Still, both Styx Capital and Top Swing Leasing believe there’s a demand for programs that guarantee top-quality clubs for regular, small payments.
Minneapolis-based Top
Swing Leasing offers lease deals as low as 4.7 percent of
the equipment’s retail price per month, over 18 months. Thus a $549 TaylorMade
R7 Quad driver costs $25 a month, and you can purchase it at lease-end for half
of the retail price.
Like most leases, the deal is best for buyers who tend to turn over equipment often and don’t want the hassle of having to sell it eventually — or for those who just can’t afford one big outlay.
“I’ve had a lot of customers say, ‘I can’t buy it — my wife will kill me — but a [monthly] payment on my credit card, she’ll never know,’” said CEO Damian Novak.
The company, founded on less than $1 million in private funding, launched last fall and has roughly 170 leases in effect now.
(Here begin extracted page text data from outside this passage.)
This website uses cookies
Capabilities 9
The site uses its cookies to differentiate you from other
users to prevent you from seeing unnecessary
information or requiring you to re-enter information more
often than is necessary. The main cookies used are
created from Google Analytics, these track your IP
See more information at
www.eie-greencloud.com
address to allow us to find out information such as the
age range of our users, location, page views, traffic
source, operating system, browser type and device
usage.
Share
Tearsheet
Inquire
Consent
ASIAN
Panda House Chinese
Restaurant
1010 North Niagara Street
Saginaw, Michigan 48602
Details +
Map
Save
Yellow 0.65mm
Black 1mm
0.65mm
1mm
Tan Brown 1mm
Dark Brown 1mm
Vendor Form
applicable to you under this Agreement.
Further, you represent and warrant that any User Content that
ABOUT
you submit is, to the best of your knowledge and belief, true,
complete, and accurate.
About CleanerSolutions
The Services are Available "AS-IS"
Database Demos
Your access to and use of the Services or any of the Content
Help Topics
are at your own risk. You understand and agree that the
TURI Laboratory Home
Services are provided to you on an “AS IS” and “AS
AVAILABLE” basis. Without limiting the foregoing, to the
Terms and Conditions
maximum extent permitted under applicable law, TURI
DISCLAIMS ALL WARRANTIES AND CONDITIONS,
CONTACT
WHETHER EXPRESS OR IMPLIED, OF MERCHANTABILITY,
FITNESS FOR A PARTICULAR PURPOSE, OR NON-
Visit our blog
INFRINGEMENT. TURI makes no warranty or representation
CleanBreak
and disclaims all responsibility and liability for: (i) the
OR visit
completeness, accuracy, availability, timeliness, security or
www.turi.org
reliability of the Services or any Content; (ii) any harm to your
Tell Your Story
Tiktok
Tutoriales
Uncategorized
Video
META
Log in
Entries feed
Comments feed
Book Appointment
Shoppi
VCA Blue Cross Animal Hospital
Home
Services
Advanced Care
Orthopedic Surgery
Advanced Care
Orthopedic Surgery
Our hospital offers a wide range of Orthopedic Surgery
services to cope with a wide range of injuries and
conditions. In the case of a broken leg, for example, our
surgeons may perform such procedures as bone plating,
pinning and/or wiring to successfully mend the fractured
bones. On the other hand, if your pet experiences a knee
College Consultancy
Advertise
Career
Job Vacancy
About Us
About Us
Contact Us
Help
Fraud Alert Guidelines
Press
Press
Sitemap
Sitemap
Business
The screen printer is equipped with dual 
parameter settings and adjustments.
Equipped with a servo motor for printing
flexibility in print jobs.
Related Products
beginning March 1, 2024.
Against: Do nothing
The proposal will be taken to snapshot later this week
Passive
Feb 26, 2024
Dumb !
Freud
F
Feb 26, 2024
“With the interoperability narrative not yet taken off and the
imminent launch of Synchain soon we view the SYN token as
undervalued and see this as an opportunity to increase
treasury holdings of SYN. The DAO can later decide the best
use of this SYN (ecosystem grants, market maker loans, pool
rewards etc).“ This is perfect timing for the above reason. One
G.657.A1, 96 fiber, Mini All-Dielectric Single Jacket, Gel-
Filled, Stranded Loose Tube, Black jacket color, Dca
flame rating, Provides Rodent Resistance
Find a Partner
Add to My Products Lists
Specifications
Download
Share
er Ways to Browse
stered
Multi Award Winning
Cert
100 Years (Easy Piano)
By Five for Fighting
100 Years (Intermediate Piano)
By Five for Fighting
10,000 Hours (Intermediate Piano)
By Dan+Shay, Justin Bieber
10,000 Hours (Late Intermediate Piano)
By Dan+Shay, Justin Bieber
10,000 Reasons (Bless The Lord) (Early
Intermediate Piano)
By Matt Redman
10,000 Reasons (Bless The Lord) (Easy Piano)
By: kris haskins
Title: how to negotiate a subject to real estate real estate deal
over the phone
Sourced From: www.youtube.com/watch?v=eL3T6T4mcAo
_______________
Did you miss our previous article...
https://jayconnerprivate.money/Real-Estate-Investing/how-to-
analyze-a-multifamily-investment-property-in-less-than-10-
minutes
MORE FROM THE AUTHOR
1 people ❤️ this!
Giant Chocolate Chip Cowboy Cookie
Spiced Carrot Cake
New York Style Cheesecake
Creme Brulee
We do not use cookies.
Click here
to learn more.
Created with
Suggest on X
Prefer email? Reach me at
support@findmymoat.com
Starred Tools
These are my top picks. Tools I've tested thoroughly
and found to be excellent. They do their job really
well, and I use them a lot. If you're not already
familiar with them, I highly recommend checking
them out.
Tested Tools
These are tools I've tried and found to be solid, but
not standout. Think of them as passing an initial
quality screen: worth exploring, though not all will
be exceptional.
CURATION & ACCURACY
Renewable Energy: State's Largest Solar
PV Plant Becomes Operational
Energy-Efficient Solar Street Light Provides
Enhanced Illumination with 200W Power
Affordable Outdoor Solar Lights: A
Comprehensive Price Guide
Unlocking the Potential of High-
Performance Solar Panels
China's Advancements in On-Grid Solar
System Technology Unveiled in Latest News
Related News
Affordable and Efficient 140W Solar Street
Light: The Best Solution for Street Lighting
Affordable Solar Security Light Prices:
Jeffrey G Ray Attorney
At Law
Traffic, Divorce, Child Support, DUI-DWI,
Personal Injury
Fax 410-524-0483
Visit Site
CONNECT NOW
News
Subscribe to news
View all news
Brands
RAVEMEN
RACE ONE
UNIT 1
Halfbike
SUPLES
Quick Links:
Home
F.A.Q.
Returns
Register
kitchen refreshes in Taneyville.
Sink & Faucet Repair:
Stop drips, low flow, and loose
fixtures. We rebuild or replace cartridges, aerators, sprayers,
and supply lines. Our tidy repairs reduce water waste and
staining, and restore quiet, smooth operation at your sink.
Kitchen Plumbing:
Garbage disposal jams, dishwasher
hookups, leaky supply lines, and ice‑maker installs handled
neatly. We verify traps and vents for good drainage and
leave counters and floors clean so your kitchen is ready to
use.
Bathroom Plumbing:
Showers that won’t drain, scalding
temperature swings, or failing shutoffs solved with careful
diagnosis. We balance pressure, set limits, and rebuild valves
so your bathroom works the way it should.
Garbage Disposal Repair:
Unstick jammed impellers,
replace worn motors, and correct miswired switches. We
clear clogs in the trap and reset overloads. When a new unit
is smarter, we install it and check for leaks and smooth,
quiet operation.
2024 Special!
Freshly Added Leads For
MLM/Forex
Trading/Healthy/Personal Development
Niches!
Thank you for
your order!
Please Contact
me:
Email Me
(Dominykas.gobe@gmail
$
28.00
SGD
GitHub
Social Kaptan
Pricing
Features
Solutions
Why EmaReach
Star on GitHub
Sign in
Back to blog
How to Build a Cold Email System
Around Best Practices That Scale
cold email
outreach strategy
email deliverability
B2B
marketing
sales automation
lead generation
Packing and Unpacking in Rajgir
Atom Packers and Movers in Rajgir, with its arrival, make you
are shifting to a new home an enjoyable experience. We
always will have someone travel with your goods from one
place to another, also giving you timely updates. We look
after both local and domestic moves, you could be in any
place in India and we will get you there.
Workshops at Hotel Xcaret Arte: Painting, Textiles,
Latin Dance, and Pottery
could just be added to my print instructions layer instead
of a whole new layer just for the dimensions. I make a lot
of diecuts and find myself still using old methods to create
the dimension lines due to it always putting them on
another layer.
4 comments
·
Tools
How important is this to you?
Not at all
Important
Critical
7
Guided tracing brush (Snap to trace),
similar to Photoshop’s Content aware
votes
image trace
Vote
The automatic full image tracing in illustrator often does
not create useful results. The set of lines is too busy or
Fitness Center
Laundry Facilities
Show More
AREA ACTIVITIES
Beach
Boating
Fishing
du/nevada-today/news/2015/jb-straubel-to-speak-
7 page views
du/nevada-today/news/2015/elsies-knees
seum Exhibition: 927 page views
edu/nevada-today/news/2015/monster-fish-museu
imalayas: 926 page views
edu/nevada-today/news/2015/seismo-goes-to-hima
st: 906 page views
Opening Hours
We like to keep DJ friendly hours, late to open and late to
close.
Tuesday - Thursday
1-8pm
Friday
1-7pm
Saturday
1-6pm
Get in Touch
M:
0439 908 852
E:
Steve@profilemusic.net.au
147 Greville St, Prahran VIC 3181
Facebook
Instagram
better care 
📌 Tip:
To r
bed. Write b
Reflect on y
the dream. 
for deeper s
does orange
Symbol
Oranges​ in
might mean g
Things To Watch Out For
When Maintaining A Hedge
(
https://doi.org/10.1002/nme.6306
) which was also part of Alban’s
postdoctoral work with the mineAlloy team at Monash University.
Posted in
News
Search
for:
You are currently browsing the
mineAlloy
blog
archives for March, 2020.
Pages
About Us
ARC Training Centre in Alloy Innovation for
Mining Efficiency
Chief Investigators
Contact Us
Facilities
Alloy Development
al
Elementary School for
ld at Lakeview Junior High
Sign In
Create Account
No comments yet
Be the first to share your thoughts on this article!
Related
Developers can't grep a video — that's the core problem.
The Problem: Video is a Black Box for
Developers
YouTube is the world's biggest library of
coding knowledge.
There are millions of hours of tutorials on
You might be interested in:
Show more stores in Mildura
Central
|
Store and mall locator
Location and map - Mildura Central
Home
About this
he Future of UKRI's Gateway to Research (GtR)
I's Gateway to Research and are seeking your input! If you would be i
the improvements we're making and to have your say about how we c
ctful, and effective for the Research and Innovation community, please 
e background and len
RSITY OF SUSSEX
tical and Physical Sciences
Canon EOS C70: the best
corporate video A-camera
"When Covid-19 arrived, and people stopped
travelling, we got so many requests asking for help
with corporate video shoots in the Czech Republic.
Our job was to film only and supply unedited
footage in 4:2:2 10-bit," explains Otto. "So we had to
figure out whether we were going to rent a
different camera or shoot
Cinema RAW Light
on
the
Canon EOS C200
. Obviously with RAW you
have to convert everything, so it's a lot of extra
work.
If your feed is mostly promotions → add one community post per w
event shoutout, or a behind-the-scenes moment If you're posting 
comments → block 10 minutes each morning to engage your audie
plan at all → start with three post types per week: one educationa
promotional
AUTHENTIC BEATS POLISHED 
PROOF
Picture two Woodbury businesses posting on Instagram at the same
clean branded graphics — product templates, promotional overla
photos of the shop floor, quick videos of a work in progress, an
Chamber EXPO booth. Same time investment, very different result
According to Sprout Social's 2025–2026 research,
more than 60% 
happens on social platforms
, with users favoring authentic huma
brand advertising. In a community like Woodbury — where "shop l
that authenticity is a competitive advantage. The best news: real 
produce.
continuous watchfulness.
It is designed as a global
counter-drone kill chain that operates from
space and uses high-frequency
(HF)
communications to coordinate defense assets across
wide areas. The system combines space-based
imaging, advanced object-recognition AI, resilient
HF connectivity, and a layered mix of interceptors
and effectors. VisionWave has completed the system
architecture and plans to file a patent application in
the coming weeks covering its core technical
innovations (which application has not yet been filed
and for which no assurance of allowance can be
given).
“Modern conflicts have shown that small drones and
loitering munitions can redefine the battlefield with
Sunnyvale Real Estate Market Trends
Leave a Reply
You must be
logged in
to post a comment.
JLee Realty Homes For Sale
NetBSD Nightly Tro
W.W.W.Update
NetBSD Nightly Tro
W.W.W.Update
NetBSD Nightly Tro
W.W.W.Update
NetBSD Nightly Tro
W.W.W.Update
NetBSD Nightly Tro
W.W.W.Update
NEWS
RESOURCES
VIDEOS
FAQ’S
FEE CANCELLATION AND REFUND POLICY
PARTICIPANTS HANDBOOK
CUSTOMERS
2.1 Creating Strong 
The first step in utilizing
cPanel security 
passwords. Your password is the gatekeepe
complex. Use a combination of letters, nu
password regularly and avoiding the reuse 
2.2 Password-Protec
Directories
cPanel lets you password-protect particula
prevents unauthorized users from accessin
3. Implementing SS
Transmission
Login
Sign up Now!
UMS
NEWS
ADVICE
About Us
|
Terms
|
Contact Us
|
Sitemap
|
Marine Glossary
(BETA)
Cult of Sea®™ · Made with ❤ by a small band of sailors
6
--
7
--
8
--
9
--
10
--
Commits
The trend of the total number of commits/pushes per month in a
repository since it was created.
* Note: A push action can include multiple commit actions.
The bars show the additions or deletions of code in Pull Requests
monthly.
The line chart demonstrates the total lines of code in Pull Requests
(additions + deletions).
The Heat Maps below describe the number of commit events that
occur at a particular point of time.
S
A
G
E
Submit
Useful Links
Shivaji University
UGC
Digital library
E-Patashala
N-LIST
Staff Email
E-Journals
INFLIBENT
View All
It is in discussions with a major golf retailer to become its leasing outlet — one of several strategy shifts the company has had since launching in the fall, including lowering prices.
Austin, Texas-based Styx Capital was founded on private investment by a group of former Dell Financial Services executives, and launched this winter with this premise: Golf courses economize on rental clubs because they are expensive and frequently are mistreated or stolen; leasing is a way for them to improve the clubs and the revenue.
Mission Viejo (Calif.) Country Club is one client, paying $68 a month per set for five top-of-the-line sets, which cost $40 to rent. “Even in a slow month, each set goes out two or three times, so it’s a profit center, and the members, by the way, are thrilled,” said Brad Shupe, director of golf at the club.
The advantage, he said, is that it’s easier to sell a smallish monthly fee to his board than the large outlay necessary for many sets of new clubs. And Styx Capital replaces broken or worn-out clubs during the lease.
But both companies acknowledge that leasing goes against consumer habits. “We don’t get, ‘This isn’t a good idea,’ we get, ‘Wait, this is different,’” said Jim Williams, CEO of Styx Capital. “It’s not a one-call sale.”